[Job] Reproduce the listing below, substituting "Filter einblenden" for "Filter anzeigen" wherever it occurs and leaving everything else unchanged. Omit the pictures from your answer.

-- Input data follows --

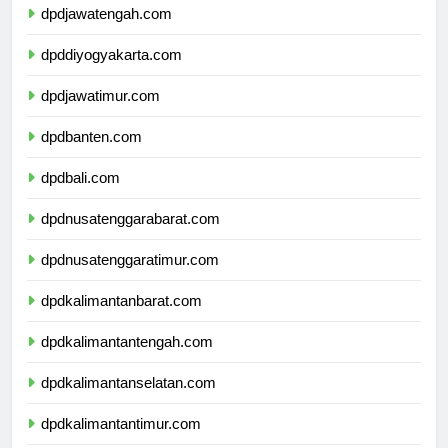
dpdjawatengah.com
dpddiyogyakarta.com
dpdjawatimur.com
dpdbanten.com
dpdbali.com
dpdnusatenggarabarat.com
dpdnusatenggaratimur.com
dpdkalimantanbarat.com
dpdkalimantantengah.com
dpdkalimantanselatan.com
dpdkalimantantimur.com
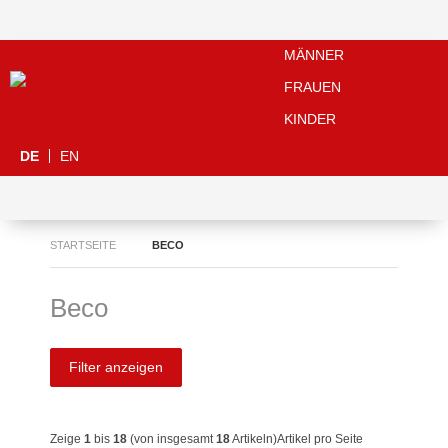
MÄNNER
FRAUEN
KINDER
DE
EN
STARTSEITE
BECO
Beco
Filter anzeigen
Zeige
1
bis
18
(von insgesamt
18
Artikeln)
Artikel pro Seite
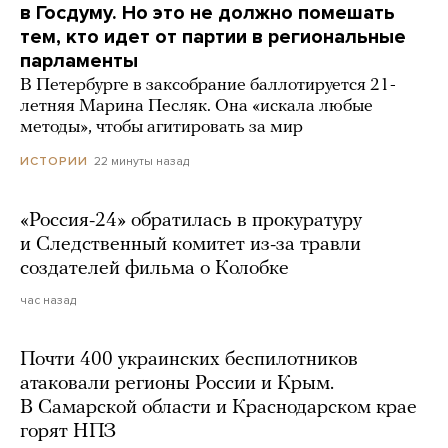
в Госдуму. Но это не должно помешать
тем, кто идет от партии в региональные
парламенты
В Петербурге в заксобрание баллотируется 21-
летняя Марина Песляк. Она «искала любые
методы», чтобы агитировать за мир
22 минуты назад
ИСТОРИИ
«Россия-24» обратилась в прокуратуру
и Следственный комитет из-за травли
создателей фильма о Колобке
час назад
Почти 400 украинских беспилотников
атаковали регионы России и Крым.
В Самарской области и Краснодарском крае
горят НПЗ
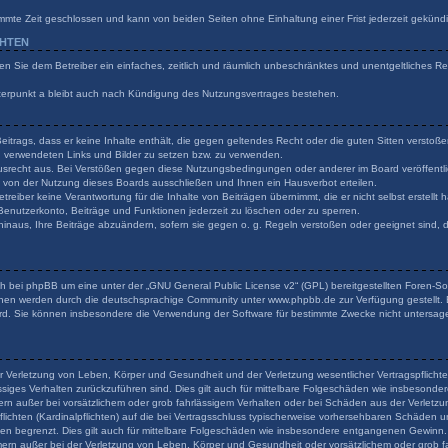
mmte Zeit geschlossen und kann von beiden Seiten ohne Einhaltung einer Frist jederzeit gekünd
CHTEN
ilen Sie dem Betreiber ein einfaches, zeitlich und räumlich unbeschränktes und unentgeltliches 
terpunkt a bleibt auch nach Kündigung des Nutzungsvertrages bestehen.
 Beitrags, dass er keine Inhalte enthält, die gegen geltendes Recht oder die guten Sitten verstoß
en verwendeten Links und Bilder zu setzen bzw. zu verwenden.
usrecht aus. Bei Verstößen gegen diese Nutzungsbedingungen oder anderer im Board veröffentli
von der Nutzung dieses Boards ausschließen und Ihnen ein Hausverbot erteilen.
reiber keine Verantwortung für die Inhalte von Beiträgen übernimmt, die er nicht selbst erstellt
 Benutzerkonto, Beiträge und Funktionen jederzeit zu löschen oder zu sperren.
hinaus, Ihre Beiträge abzuändern, sofern sie gegen o. g. Regeln verstoßen oder geeignet sind,
h bei phpBB um eine unter der „
GNU General Public License v2
“ (GPL) bereitgestellten Foren-
onen werden durch die deutschsprachige Community unter www.phpbb.de zur Verfügung gestellt. B
rd. Sie können insbesondere die Verwendung der Software für bestimmte Zwecke nicht untersage
r Verletzung von Leben, Körper und Gesundheit und der Verletzung wesentlicher Vertragspflichten
lässiges Verhalten zurückzuführen sind. Dies gilt auch für mittelbare Folgeschäden wie insbeson
ern außer bei vorsätzlichem oder grob fahrlässigem Verhalten oder bei Schäden aus der Verlet
flichten (Kardinalpflichten) auf die bei Vertragsschluss typischerweise vorhersehbaren Schäden 
den begrenzt. Dies gilt auch für mittelbare Folgeschäden wie insbesondere entgangenen Gewinn.
rn außer bei der Verletzung von Leben, Körper und Gesundheit oder vorsätzlichem oder grob fa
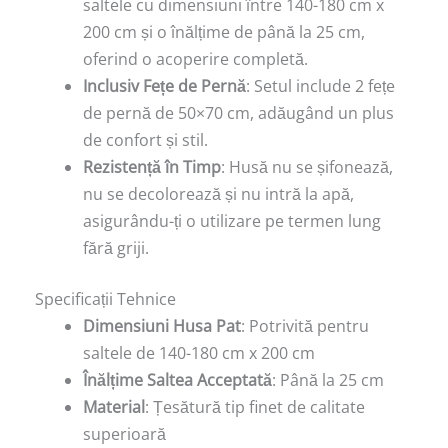
saltele cu dimensiuni între 140-180 cm x
200 cm și o înălțime de până la 25 cm,
oferind o acoperire completă.
Inclusiv Fețe de Pernă
: Setul include 2 fețe
de pernă de 50×70 cm, adăugând un plus
de confort și stil.
Rezistență în Timp
: Husă nu se șifonează,
nu se decolorează și nu intră la apă,
asigurându-ți o utilizare pe termen lung
fără griji.
Specificații Tehnice
Dimensiuni Husa Pat
: Potrivită pentru
saltele de 140-180 cm x 200 cm
Înălțime Saltea Acceptată
: Până la 25 cm
Material
: Țesătură tip finet de calitate
superioară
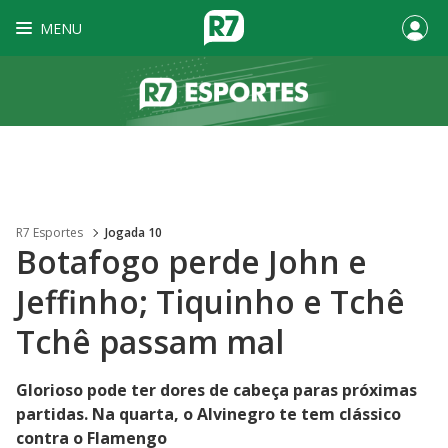
MENU
R7 Esportes
Jogada 10
Botafogo perde John e
Jeffinho; Tiquinho e Tchê
Tchê passam mal
Glorioso pode ter dores de cabeça paras próximas
partidas. Na quarta, o Alvinegro te tem clássico
contra o Flamengo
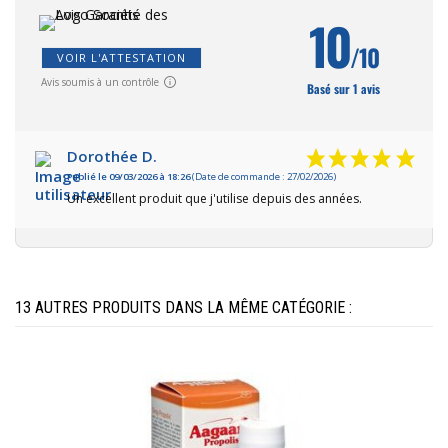
10
/10
VOIR L'ATTESTATION
Avis soumis à un contrôle
Basé sur 1 avis
Dorothée D.
Publié le 09/03/2026 à 18:26
(Date de commande : 27/02/2026)
Un excellent produit que j'utilise depuis des années.
13 AUTRES PRODUITS DANS LA MÊME CATÉGORIE :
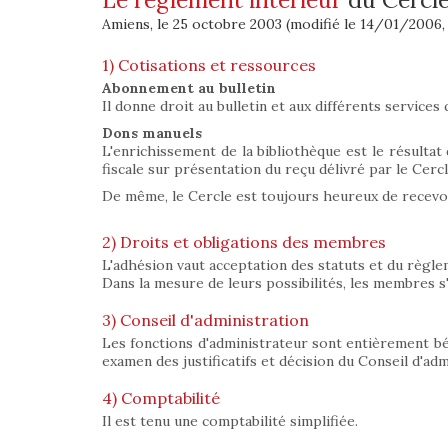
Amiens, le 25 octobre 2003 (modifié le 14/01/2006,
1) Cotisations et ressources
Abonnement au bulletin
Il donne droit au bulletin et aux différents services 
Dons manuels
L'enrichissement de la bibliothèque est le résultat
fiscale sur présentation du reçu délivré par le Cercl
De même, le Cercle est toujours heureux de recevoi
2) Droits et obligations des membres
L'adhésion vaut acceptation des statuts et du règlem
Dans la mesure de leurs possibilités, les membres s'e
3) Conseil d'administration
Les fonctions d'administrateur sont entièrement bén
examen des justificatifs et décision du Conseil d'adm
4) Comptabilité
Il est tenu une comptabilité simplifiée.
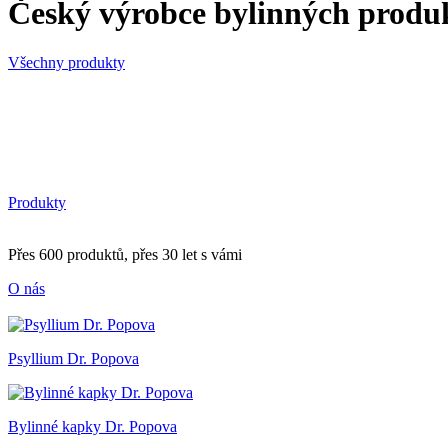
Český výrobce bylinných produ
Všechny produkty
Produkty
Přes 600 produktů, přes 30 let s vámi
O nás
Psyllium Dr. Popova
Bylinné kapky Dr. Popova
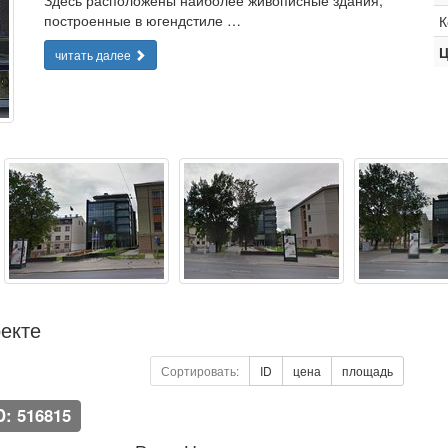
Здесь расположены наиболее живописные здания,
построенные в югендстиле …
К
Ц
читать далее
екте
Сортировать:
ID
цена
площадь
D: 516815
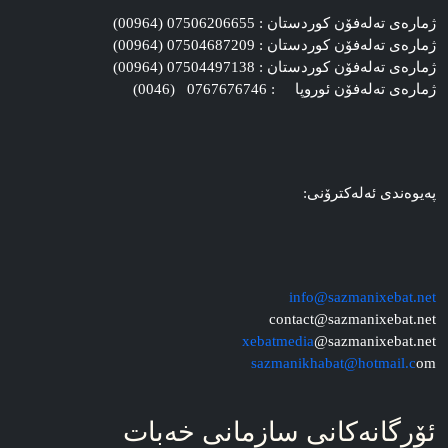
ژماره‌ی ته‌له‌فۆن کوردستان : 07506206655 (00964)
ژماره‌ی ته‌له‌فۆن کوردستان : 07504687209 (00964)
ژماره‌ی ته‌له‌فۆن کوردستان : 07504497138 (00964)
ژماره‌ی ته‌له‌فۆن ئوروپا : 0767676746 (0046)
په‌یوه‌ندی ئه‌له‌کترۆنی:
info@sazmanixebat.net
contact@sazmanixebat.net
xebatmedia
@sazmanixebat.net
sazmanikhabat@hotmail.c
om
ئۆرگانه‌کانی سازمانی خه‌بات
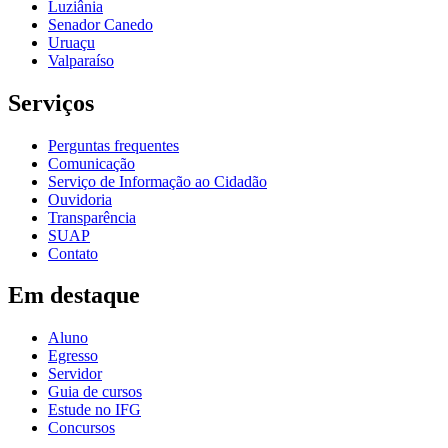
Luziânia
Senador Canedo
Uruaçu
Valparaíso
Serviços
Perguntas frequentes
Comunicação
Serviço de Informação ao Cidadão
Ouvidoria
Transparência
SUAP
Contato
Em destaque
Aluno
Egresso
Servidor
Guia de cursos
Estude no IFG
Concursos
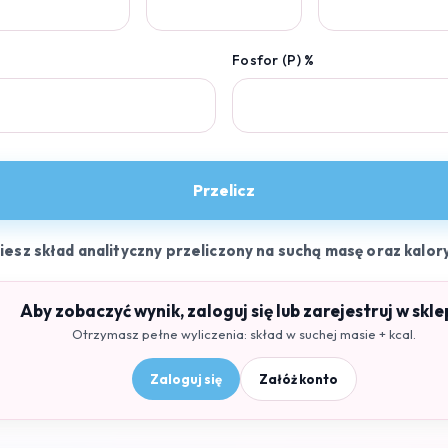
Fosfor (P) %
Przelicz
ziesz skład analityczny przeliczony na suchą masę oraz kalor
Aby zobaczyć wynik, zaloguj się lub zarejestruj w skle
Otrzymasz pełne wyliczenia: skład w suchej masie + kcal.
Zaloguj się
Załóż konto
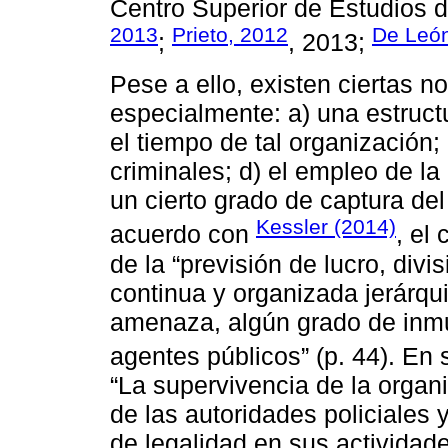
Centro Superior de Estudios 
2013
Prieto, 2012
De León
;
, 2013;
Pese a ello, existen ciertas n
especialmente: a) una estruct
el tiempo de tal organización; 
criminales; d) el empleo de la
un cierto grado de captura del
Kessler (2014)
acuerdo con
, el
de la “previsión de lucro, divi
continua y organizada jerárqu
amenaza, algún grado de inmu
agentes públicos” (p. 44). En 
“La supervivencia de la organ
de las autoridades policiales 
de legalidad en sus actividad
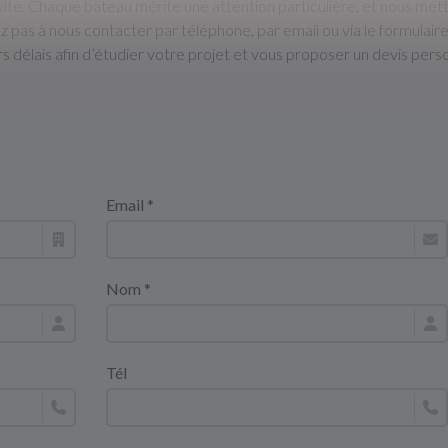
ité. Chaque bateau mérite une attention particulière, et nous me
z pas à nous contacter par téléphone, par email ou via le formulair
rs délais afin d’étudier votre projet et vous proposer un devis perso
Email *
Nom *
Tél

-- Input data concluded --

[The answer]
dpdjawatengah.com
dpddiyogyakarta.com
dpdjawatimur.com
dpdbanten.com
dpdbali.com
dpdnusatenggarabarat.com
dpdnusatenggaratimur.com
dpdkalimantanbarat.com
dpdkalimantantengah.com
dpdkalimantanselatan.com
dpdkalimantantimur.com
MÄNNER
FRAUEN
KINDER
DE
EN
STARTSEITE
BECO
Beco
Filter einblenden
Zeige
1
bis
18
(von insgesamt
18
Artikeln)
Artikel pro Seite
в Госдуму. Но это не должно помешать
тем, кто идет от партии в региональные
парламенты
В Петербурге в заксобрание баллотируется 21-
летняя Марина Песляк. Она «искала любые
методы», чтобы агитировать за мир
22 минуты назад
ИСТОРИИ
«Россия-24» обратилась в прокуратуру
и Следственный комитет из-за травли
создателей фильма о Колобке
час назад
Почти 400 украинских беспилотников
атаковали регионы России и Крым.
В Самарской области и Краснодарском крае
горят НПЗ
mmte Zeit geschlossen und kann von beiden Seiten ohne Einhaltung einer Frist jederzeit gekünd
CHTEN
ilen Sie dem Betreiber ein einfaches, zeitlich und räumlich unbeschränktes und unentgeltliches 
terpunkt a bleibt auch nach Kündigung des Nutzungsvertrages bestehen.
 Beitrags, dass er keine Inhalte enthält, die gegen geltendes Recht oder die guten Sitten verstoß
en verwendeten Links und Bilder zu setzen bzw. zu verwenden.
usrecht aus. Bei Verstößen gegen diese Nutzungsbedingungen oder anderer im Board veröffentli
von der Nutzung dieses Boards ausschließen und Ihnen ein Hausverbot erteilen.
reiber keine Verantwortung für die Inhalte von Beiträgen übernimmt, die er nicht selbst erstellt
 Benutzerkonto, Beiträge und Funktionen jederzeit zu löschen oder zu sperren.
hinaus, Ihre Beiträge abzuändern, sofern sie gegen o. g. Regeln verstoßen oder geeignet sind,
h bei phpBB um eine unter der „
GNU General Public License v2
“ (GPL) bereitgestellten Foren-
onen werden durch die deutschsprachige Community unter www.phpbb.de zur Verfügung gestellt. B
rd. Sie können insbesondere die Verwendung der Software für bestimmte Zwecke nicht untersage
r Verletzung von Leben, Körper und Gesundheit und der Verletzung wesentlicher Vertragspflichten
lässiges Verhalten zurückzuführen sind. Dies gilt auch für mittelbare Folgeschäden wie insbeson
ern außer bei vorsätzlichem oder grob fahrlässigem Verhalten oder bei Schäden aus der Verlet
flichten (Kardinalpflichten) auf die bei Vertragsschluss typischerweise vorhersehbaren Schäden 
den begrenzt. Dies gilt auch für mittelbare Folgeschäden wie insbesondere entgangenen Gewinn.
rn außer bei der Verletzung von Leben, Körper und Gesundheit oder vorsätzlichem oder grob fa
saltele cu dimensiuni între 140-180 cm x
200 cm și o înălțime de până la 25 cm,
oferind o acoperire completă.
Inclusiv Fețe de Pernă
: Setul include 2 fețe
de pernă de 50×70 cm, adăugând un plus
de confort și stil.
Rezistență în Timp
: Husă nu se șifonează,
nu se decolorează și nu intră la apă,
asigurându-ți o utilizare pe termen lung
fără griji.
Specificații Tehnice
Dimensiuni Husa Pat
: Potrivită pentru
saltele de 140-180 cm x 200 cm
Înălțime Saltea Acceptată
: Până la 25 cm
Material
: Țesătură tip finet de calitate
superioară
MENU
R7 Esportes
Jogada 10
Botafogo perde John e
Jeffinho; Tiquinho e Tchê
Tchê passam mal
Glorioso pode ter dores de cabeça paras próximas
partidas. Na quarta, o Alvinegro te tem clássico
contra o Flamengo
10
/10
VOIR L'ATTESTATION
Avis soumis à un contrôle
Basé sur 1 avis
Dorothée D.
Publié le 09/03/2026 à 18:26
(Date de commande : 27/02/2026)
Un excellent produit que j'utilise depuis des années.
13 AUTRES PRODUITS DANS LA MÊME CATÉGORIE :
Amiens, le 25 octobre 2003 (modifié le 14/01/2006,
1) Cotisations et ressources
Abonnement au bulletin
Il donne droit au bulletin et aux différents services 
Dons manuels
L'enrichissement de la bibliothèque est le résultat
fiscale sur présentation du reçu délivré par le Cercl
De même, le Cercle est toujours heureux de recevoi
2) Droits et obligations des membres
L'adhésion vaut acceptation des statuts et du règlem
Dans la mesure de leurs possibilités, les membres s'e
3) Conseil d'administration
Les fonctions d'administrateur sont entièrement bén
examen des justificatifs et décision du Conseil d'adm
4) Comptabilité
Il est tenu une comptabilité simplifiée.
Český výrobce bylinných produ
Všechny produkty
Produkty
Přes 600 produktů, přes 30 let s vámi
O nás
Psyllium Dr. Popova
Bylinné kapky Dr. Popova
Здесь расположены наиболее живописные здания,
построенные в югендстиле …
К
Ц
читать далее
екте
Сортировать:
ID
цена
площадь
D: 516815
ژماره‌ی ته‌له‌فۆن کوردستان : 07506206655 (00964)
ژماره‌ی ته‌له‌فۆن کوردستان : 07504687209 (00964)
ژماره‌ی ته‌له‌فۆن کوردستان : 07504497138 (00964)
ژماره‌ی ته‌له‌فۆن ئوروپا : 0767676746 (0046)
په‌یوه‌ندی ئه‌له‌کترۆنی:
info@sazmanixebat.net
contact@sazmanixebat.net
xebatmedia
@sazmanixebat.net
sazmanikhabat@hotmail.c
om
ئۆرگانه‌کانی سازمانی خه‌بات
Luziânia
Senador Canedo
Uruaçu
Valparaíso
Serviços
Perguntas frequentes
Comunicação
Serviço de Informação ao Cidadão
Ouvidoria
Transparência
SUAP
Contato
Em destaque
Aluno
Egresso
Servidor
Guia de cursos
Estude no IFG
Concursos
Fosfor (P) %
Przelicz
ziesz skład analityczny przeliczony na suchą masę oraz kalor
Aby zobaczyć wynik, zaloguj się lub zarejestruj w skle
Otrzymasz pełne wyliczenia: skład w suchej masie + kcal.
Zaloguj się
Załóż konto
Centro Superior de Estudios 
2013
Prieto, 2012
De León
;
, 2013;
Pese a ello, existen ciertas n
especialmente: a) una estruct
el tiempo de tal organización; 
criminales; d) el empleo de la
un cierto grado de captura del
Kessler (2014)
acuerdo con
, el
de la “previsión de lucro, divi
continua y organizada jerárqu
amenaza, algún grado de inmu
agentes públicos” (p. 44). En 
“La supervivencia de la organ
de las autoridades policiales 
de legalidad en sus actividad
ité. Chaque bateau mérite une attention particulière, et nous me
z pas à nous contacter par téléphone, par email ou via le formulair
rs délais afin d’étudier votre projet et vous proposer un devis perso
Email *
Nom *
Tél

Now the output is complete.